:: SOURCE MATERIAL ::
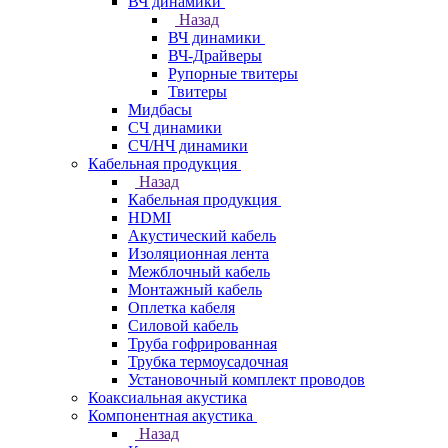
ВЧ динамики
Назад
ВЧ динамики
ВЧ-Драйверы
Рупорные твитеры
Твитеры
Мидбасы
СЧ динамики
СЧ/НЧ динамики
Кабельная продукция
Назад
Кабельная продукция
HDMI
Акустический кабель
Изоляционная лента
Межблочный кабель
Монтажный кабель
Оплетка кабеля
Силовой кабель
Труба гофрированная
Трубка термоусадочная
Установочный комплект проводов
Коаксиальная акустика
Компонентная акустика
Назад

:: TASK REQUIREMENTS ::
In your copy of the material, match every word exactly and include no pictures.

:: TASK RESPONSE ::
ВЧ динамики
Назад
ВЧ динамики
ВЧ-Драйверы
Рупорные твитеры
Твитеры
Мидбасы
СЧ динамики
СЧ/НЧ динамики
Кабельная продукция
Назад
Кабельная продукция
HDMI
Акустический кабель
Изоляционная лента
Межблочный кабель
Монтажный кабель
Оплетка кабеля
Силовой кабель
Труба гофрированная
Трубка термоусадочная
Установочный комплект проводов
Коаксиальная акустика
Компонентная акустика
Назад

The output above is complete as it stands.